Faire le lien entre la science, l’esprit et la réparation culturelle

La recherche scientifique moderne n’a pas fini de percer les mystères de la médecine traditionnelle, un domaine qui a nourri la santé humaine pendant d’innombrables générations. Cependant, isoler des composés spécifiques sans comprendre le contexte complet d’une plante peut entraîner des effets indésirables, des dépendances, voire un déséquilibre écologique.

La véritable reconquête passe par la fusion d’une recherche scientifique rigoureuse et d’une sagesse ancestrale. Il s’agit de lutter pour les droits des communautés à accéder aux plantes médicinales, de contester les interdictions injustes et de promouvoir la récolte éthique et la conservation des espèces menacées.

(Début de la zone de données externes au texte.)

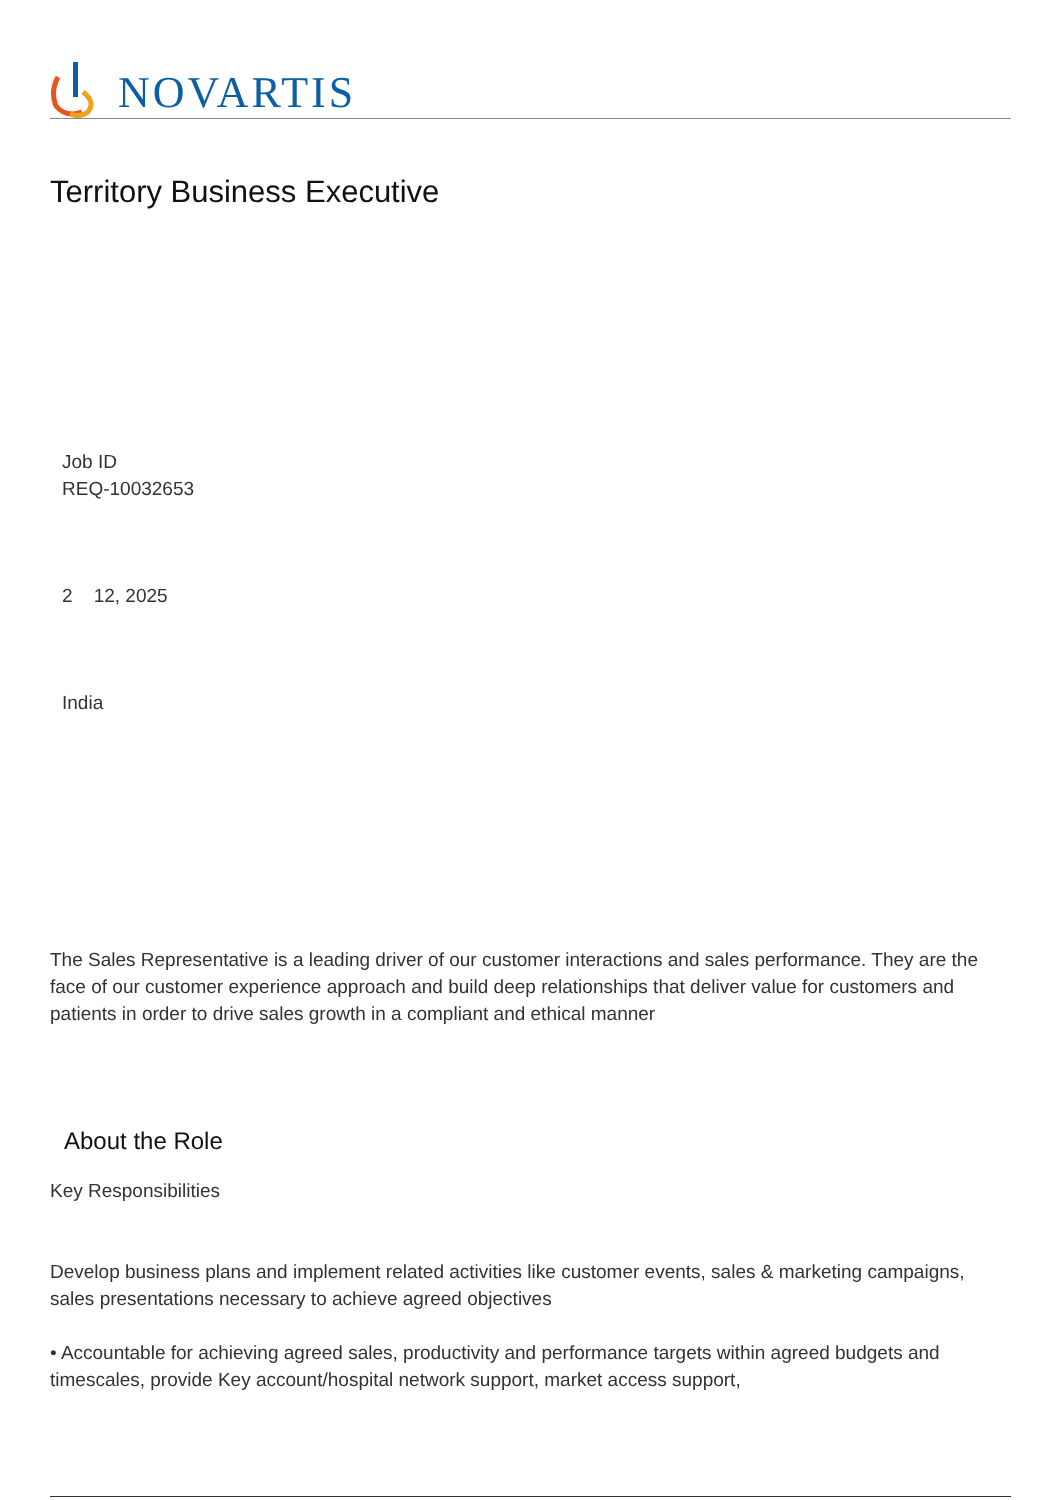NOVARTIS
Territory Business Executive
Job ID
REQ-10032653
2 12, 2025
India
The Sales Representative is a leading driver of our customer interactions and sales performance. They are the face of our customer experience approach and build deep relationships that deliver value for customers and patients in order to drive sales growth in a compliant and ethical manner
About the Role
Key Responsibilities
Develop business plans and implement related activities like customer events, sales & marketing campaigns, sales presentations necessary to achieve agreed objectives
• Accountable for achieving agreed sales, productivity and performance targets within agreed budgets and timescales, provide Key account/hospital network support, market access support,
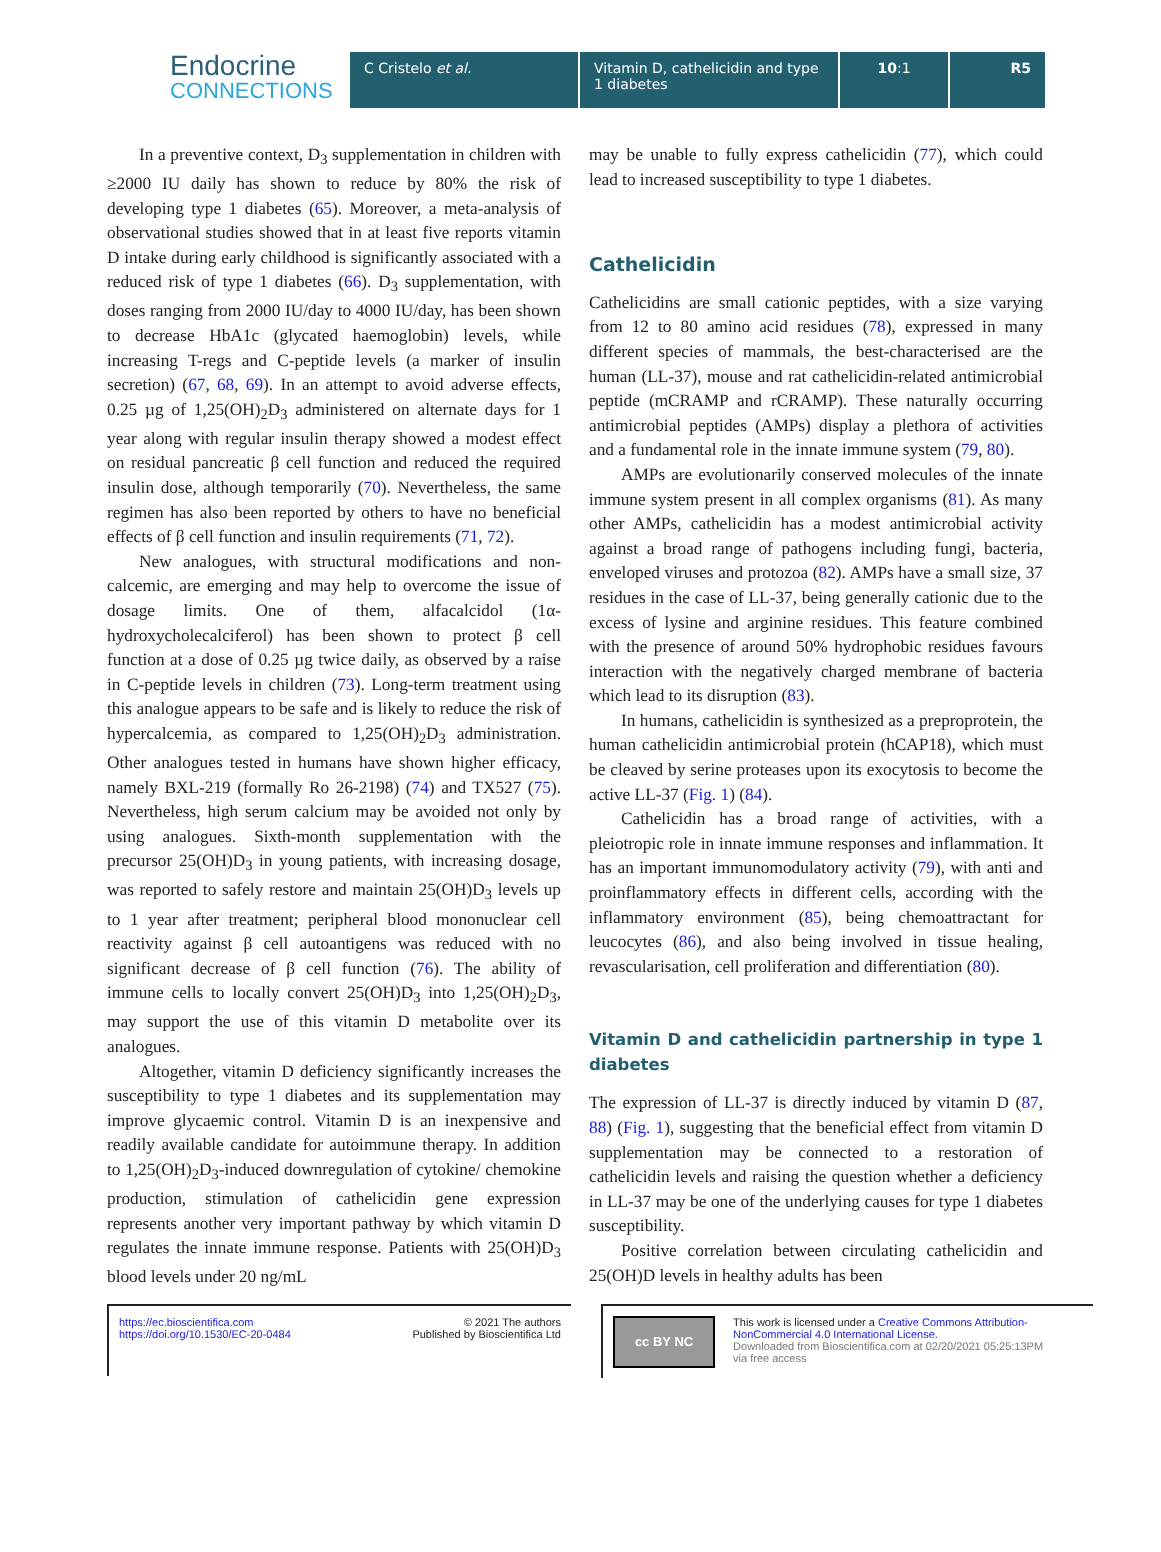Endocrine
CONNECTIONS
C Cristelo et al. Vitamin D, cathelicidin and type 1 diabetes
10:1 R5
In a preventive context, D<sub>3</sub> supplementation in children with ≥2000 IU daily has shown to reduce by 80% the risk of developing type 1 diabetes (65). Moreover, a meta-analysis of observational studies showed that in at least five reports vitamin D intake during early childhood is significantly associated with a reduced risk of type 1 diabetes (66). D<sub>3</sub> supplementation, with doses ranging from 2000 IU/day to 4000 IU/day, has been shown to decrease HbA1c (glycated haemoglobin) levels, while increasing T-regs and C-peptide levels (a marker of insulin secretion) (67, 68, 69). In an attempt to avoid adverse effects, 0.25 µg of 1,25(OH)<sub>2</sub>D<sub>3</sub> administered on alternate days for 1 year along with regular insulin therapy showed a modest effect on residual pancreatic β cell function and reduced the required insulin dose, although temporarily (70). Nevertheless, the same regimen has also been reported by others to have no beneficial effects of β cell function and insulin requirements (71, 72).
New analogues, with structural modifications and non-calcemic, are emerging and may help to overcome the issue of dosage limits. One of them, alfacalcidol (1α-hydroxycholecalciferol) has been shown to protect β cell function at a dose of 0.25 µg twice daily, as observed by a raise in C-peptide levels in children (73). Long-term treatment using this analogue appears to be safe and is likely to reduce the risk of hypercalcemia, as compared to 1,25(OH)<sub>2</sub>D<sub>3</sub> administration. Other analogues tested in humans have shown higher efficacy, namely BXL-219 (formally Ro 26-2198) (74) and TX527 (75). Nevertheless, high serum calcium may be avoided not only by using analogues. Sixth-month supplementation with the precursor 25(OH)D<sub>3</sub> in young patients, with increasing dosage, was reported to safely restore and maintain 25(OH)D<sub>3</sub> levels up to 1 year after treatment; peripheral blood mononuclear cell reactivity against β cell autoantigens was reduced with no significant decrease of β cell function (76). The ability of immune cells to locally convert 25(OH)D<sub>3</sub> into 1,25(OH)<sub>2</sub>D<sub>3</sub>, may support the use of this vitamin D metabolite over its analogues.
Altogether, vitamin D deficiency significantly increases the susceptibility to type 1 diabetes and its supplementation may improve glycaemic control. Vitamin D is an inexpensive and readily available candidate for autoimmune therapy. In addition to 1,25(OH)<sub>2</sub>D<sub>3</sub>-induced downregulation of cytokine/ chemokine production, stimulation of cathelicidin gene expression represents another very important pathway by which vitamin D regulates the innate immune response. Patients with 25(OH)D<sub>3</sub> blood levels under 20 ng/mL
may be unable to fully express cathelicidin (77), which could lead to increased susceptibility to type 1 diabetes.
Cathelicidin
Cathelicidins are small cationic peptides, with a size varying from 12 to 80 amino acid residues (78), expressed in many different species of mammals, the best-characterised are the human (LL-37), mouse and rat cathelicidin-related antimicrobial peptide (mCRAMP and rCRAMP). These naturally occurring antimicrobial peptides (AMPs) display a plethora of activities and a fundamental role in the innate immune system (79, 80).
AMPs are evolutionarily conserved molecules of the innate immune system present in all complex organisms (81). As many other AMPs, cathelicidin has a modest antimicrobial activity against a broad range of pathogens including fungi, bacteria, enveloped viruses and protozoa (82). AMPs have a small size, 37 residues in the case of LL-37, being generally cationic due to the excess of lysine and arginine residues. This feature combined with the presence of around 50% hydrophobic residues favours interaction with the negatively charged membrane of bacteria which lead to its disruption (83).
In humans, cathelicidin is synthesized as a preproprotein, the human cathelicidin antimicrobial protein (hCAP18), which must be cleaved by serine proteases upon its exocytosis to become the active LL-37 (Fig. 1) (84).
Cathelicidin has a broad range of activities, with a pleiotropic role in innate immune responses and inflammation. It has an important immunomodulatory activity (79), with anti and proinflammatory effects in different cells, according with the inflammatory environment (85), being chemoattractant for leucocytes (86), and also being involved in tissue healing, revascularisation, cell proliferation and differentiation (80).
Vitamin D and cathelicidin partnership in type 1 diabetes
The expression of LL-37 is directly induced by vitamin D (87, 88) (Fig. 1), suggesting that the beneficial effect from vitamin D supplementation may be connected to a restoration of cathelicidin levels and raising the question whether a deficiency in LL-37 may be one of the underlying causes for type 1 diabetes susceptibility.
Positive correlation between circulating cathelicidin and 25(OH)D levels in healthy adults has been
https://ec.bioscientifica.com
https://doi.org/10.1530/EC-20-0484
© 2021 The authors
Published by Bioscientifica Ltd
cc BY NC
This work is licensed under a Creative Commons Attribution-NonCommercial 4.0 International License.
Downloaded from Bioscientifica.com at 02/20/2021 05:25:13PM
via free access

Ce que nous avons perdu et ce que nous faisons revivre

Les changements réglementaires ont eu un impact significatif sur les pratiques traditionnelles en matière d’herboristerie. En 2011, des lois européennes de grande envergure ont permis de retirer du marché de nombreux remèdes traditionnels, à moins que les entreprises ne puissent se permettre de réaliser des tests coûteux de type pharmaceutique. Aux États-Unis, les restrictions imposées par la FDA limitent les allégations que les herboristes peuvent faire sur les avantages, même bien documentés. Ces règlements affectent de manière disproportionnée les petites entreprises de produits à base de plantes et les communautés marginalisées. Pourtant, malgré ces obstacles, la connaissance perdure. Les herboristes remettent au goût du jour d’anciennes pratiques et les communautés se réapproprient cette sagesse perdue. Les plantes interdites, autrefois redoutées pour leur chimie puissante et leur capacité à défier les systèmes de contrôle, nous reviennent peu à peu.

Lorsqu’elles sont utilisées avec prudence, respect et une profonde compréhension de leur contexte traditionnel, ces plantes nous permettent de renouer avec nos ancêtres, notre corps et le monde naturel. L’objectif n’est pas de minimiser les risques ou d’ignorer la science, mais de se rappeler que la guérison n’a jamais été censée être un processus stérile et standardisé – elle a été, et sera toujours, un voyage sacré.